YOUR TASKS:
1. Print the section of the nanogas oil recovery passage that opens with the words containing "In another instance, the oil" and closes with "plurality of both.", copying it word for word.
2. Translate this sentence from the nanogas oil recovery passage into Spanish: "In another instance, the oil recovery is an EOR process that includes carbon dioxide flooding of the subterranean formation."
3. Go on with the nanogas oil recovery passage, picking up right after its final sentence.

TEXT PROVIDED:
================

Another embodiment is a process of oil recovery that includes injecting a nanogas solution into a subterranean formation; admixing the nanogas solution and oil in the subterranean formation; forming a lightened oil that has a reduced viscosity and/or density; carrying the lightened oil to a wellbore; and extracting the lightened oil from the wellbore. In one instance, the nanogas solution includes a nitrogen-nanogas solution; in another instance, the nanogas solution includes nitrogen and carbon dioxide.
Preferably, the nanogas solution is injected into the subterranean formation by carrying a pressurized admixture of a gas and water to an injection nozzle positioned within the subterranean formation; passing the pressurized admixture through a tube that includes plurality of alternating flow regions within the injection nozzle; and then ejecting the nanogas solution from the injection nozzle. The injection nozzle, preferably, includes a plurality of tubes, each including a plurality of alternating flow regions and the pressurized admixture is, preferably, passed through this plurality of tubes. In one instance, the nanogas solution is injected into the subterranean formation by carrying a pressurized admixture of a gas and water through a pipe from an above-ground proximal end of the pipe to a downhole terminal end of the pipe, wherein the terminal end is disposed in the subterranean formation. The pressurized admixture is then subjected to a plurality of alternating flow regions in a tool in communication with the pipe and disposed at or near the terminal end of the pipe, wherein the alternating flow regions are configured to produce a nanogas solution from the pressurized admixture. The nanogas solution is then formed in the tool and, finally, is injected from the tool into the formation.
In another instance, the oil recovery is an EOR process that includes carbon dioxide flooding of the subterranean formation. In one preferable example, the oil recovery includes both carbon dioxide flooding and injection of the nanogas solution. In another preferable example, the process includes alternating the carbon dioxide flooding and the injection of the nanogas solution, providing a plurality of both.
The process includes lightening the oil in the subterranean formation. Herein, this means, the density and/or viscosity of the oil in the formation is changed to facilitate the movement of the oil in the formation. Preferably, the density and/or the viscosity is/are decreased. Once the oil is lightened, this lightened oil is carried to a wellbore (extraction point) and removed from the subterranean formation. Preferably, the extracted lightened oil includes a lower concentration of solids, asphaltenes, paraffins, resins, and mixtures thereof than oil extracted from the subterranean formation prior to the addition of the nanogas solution. In one example, the concentration of solids, asphaltenes, paraffins, resins, and mixtures thereof is decreased by at least 5%, 10%, 15%, 20%, 25%, 30%, 35%, 40%, 45%, or 50%. In another instance, the extracted lightened oil can have an API above 23°, preferably above 25°, above 27°, or above 30°. That is, the weight of the oil extracted from the subterranean formation, when measured without additional steps following the extraction, has an API, preferably above 23°. Notably, the extracted lightened oil can be further processed to remove additional solids, gases, and water to provide the crude oil. This crude oil can have an API that is less than 22°, that is the crude oil is a heavy oil. In one instance, this heavy oil has an API less than 22°, less than 20°, less than 18°, less than 16°, less than 14°, or less than 12°.

================

DATA EXTRACTS:
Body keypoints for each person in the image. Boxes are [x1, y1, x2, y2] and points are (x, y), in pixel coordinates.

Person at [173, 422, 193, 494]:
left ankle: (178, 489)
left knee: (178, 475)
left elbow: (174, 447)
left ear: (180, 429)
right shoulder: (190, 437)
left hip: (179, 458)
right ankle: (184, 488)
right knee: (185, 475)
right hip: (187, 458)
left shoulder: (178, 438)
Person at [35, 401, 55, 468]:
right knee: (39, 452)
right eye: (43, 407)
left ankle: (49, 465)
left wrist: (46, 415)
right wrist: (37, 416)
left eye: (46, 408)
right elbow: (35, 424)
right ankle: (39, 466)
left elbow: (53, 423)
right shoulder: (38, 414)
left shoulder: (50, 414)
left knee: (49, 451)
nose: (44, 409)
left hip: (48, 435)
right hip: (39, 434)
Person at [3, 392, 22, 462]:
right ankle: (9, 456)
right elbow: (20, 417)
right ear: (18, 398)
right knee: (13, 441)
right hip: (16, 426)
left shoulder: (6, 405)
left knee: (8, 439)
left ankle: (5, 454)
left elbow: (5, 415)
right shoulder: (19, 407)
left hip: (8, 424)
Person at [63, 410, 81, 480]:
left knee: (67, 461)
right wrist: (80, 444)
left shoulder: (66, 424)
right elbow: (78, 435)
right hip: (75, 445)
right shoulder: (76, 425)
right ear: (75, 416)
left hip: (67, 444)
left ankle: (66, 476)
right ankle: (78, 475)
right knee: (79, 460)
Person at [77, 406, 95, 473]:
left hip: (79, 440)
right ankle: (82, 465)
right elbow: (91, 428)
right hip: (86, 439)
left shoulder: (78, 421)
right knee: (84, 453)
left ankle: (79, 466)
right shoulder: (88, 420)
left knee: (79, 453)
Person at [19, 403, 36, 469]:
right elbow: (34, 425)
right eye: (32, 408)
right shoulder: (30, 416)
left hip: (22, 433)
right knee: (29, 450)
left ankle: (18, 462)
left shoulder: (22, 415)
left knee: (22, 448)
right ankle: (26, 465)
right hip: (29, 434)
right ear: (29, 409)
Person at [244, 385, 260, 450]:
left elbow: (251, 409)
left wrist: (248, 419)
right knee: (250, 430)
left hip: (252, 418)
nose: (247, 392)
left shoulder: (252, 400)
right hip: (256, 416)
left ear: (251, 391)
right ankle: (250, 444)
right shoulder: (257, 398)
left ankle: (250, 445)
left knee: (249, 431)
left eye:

================

ANSWERS FOR THIS EXERCISE:
1.
In another instance, the oil recovery is an EOR process that includes carbon dioxide flooding of the subterranean formation. In one preferable example, the oil recovery includes both carbon dioxide flooding and injection of the nanogas solution. In another preferable example, the process includes alternating the carbon dioxide flooding and the injection of the nanogas solution, providing a plurality of both.

2. En otro caso, la recuperación de petróleo es un proceso de EOR que incluye la inundación de la formación subterránea con dióxido de carbono.

3.
In another instance the lightened oil carried from the wellbore is an admixture of water and oil. The water preferably includes a concentration of nanobubbles (e.g., nitrogen nanobubbles). The oil can include a concentration of carbon dioxide dissolved therein. Preferably the lightened oil includes a concentration of carbon dioxide but is collected from the wellbore with a minimum (less than 50 wt. %, 40 wt. %, 30 wt. %, 20 wt. %, 10 wt. % or 5 wt. %) of water. More preferably, when water is extracted from the wellbore with the lightened oil this mixture does not include an oil-in-water emulsion. That is, the addition of the nitrogen nanogas solution suppresses or prevents the formation of an oil-in-water emulsion in the subterranean formation and decreases or prevents the collection of the oil-in-water emulsion from the wellbore.
Importantly, the machines and processes provided herein provide nanogas solutions without macrobubbles and/or without the formation of macrobubbles. Preferably, none of the nanogas solutions utilized herein form or include macrobubble (i.e., any bubble larger than a nanobubble).
In another instance, the tool described herein can be utilized for addition of a nanogas solution to oil sands tailings held in a tailings pond. That is, the tool can be utilized for the subsurface injection of the nanogas solution into the tailings below the surface of the tailings pond. In a preferable example, the addition of the nanogas solution (e.g., a nitrogen-nanogas solution) to the tailings pond increases the rate of separation of the oils, water, and solids contained in the tailings. In another preferable example, the addition of a nanogas solution that includes oxygen (e.g., an oxygen-nanogas solution or an ON-nanogas solution) and oxidizes hydrogen sulfide and/or other oxidizable components of the tailings solution. In one example, the addition of an oxygen including nanogas solution additionally causes hydrocarbon materials to agglomerate and increase separation; in another example, the addition of a nitrogen nanogas solution separates and lightens the oil(s) and allows for more facile removal of the hydrocarbons from the surface of the tailings pond. Preferably, the addition of the nanogas solution increases the settling rate by a factor of 1.1, 1.2, 1.3, 1.4, 1.5, 1.6, 1.7, 1.8, 1.9, or 2.0. More preferably, the addition of the nanogas solution increases the settling rate by at least 2 times.
In a particular instance, the method can include admixing a nanogas solution with oil sands tailings and then separating materials including silts, residual bitumen, and organic compounds from water in the oil sands tailings. In this instance, the nanogas solution includes nitrogen nanobubbles, oxygen nanobubbles, carbon dioxide nanobubbles or a mixture thereof. In one case, the nanogas solution is a nitrogen-nanogas solution. In another case, the viscosity of oil in the tailings is reduced as an effect of the addition of the nanogas solution. In yet another case the process includes further admixing an oxygen-nanogas solution with the oil sands tailings; and oxidizing a sulfide. The process can includes admixing the nanogas solution with the tailings and then adding the admixture to a tailings pond; can include subservice injection and admixing of the nanogas solution and the tailings, for example the subsurface injection of the nanogas solution into tailings held in a tailings pond.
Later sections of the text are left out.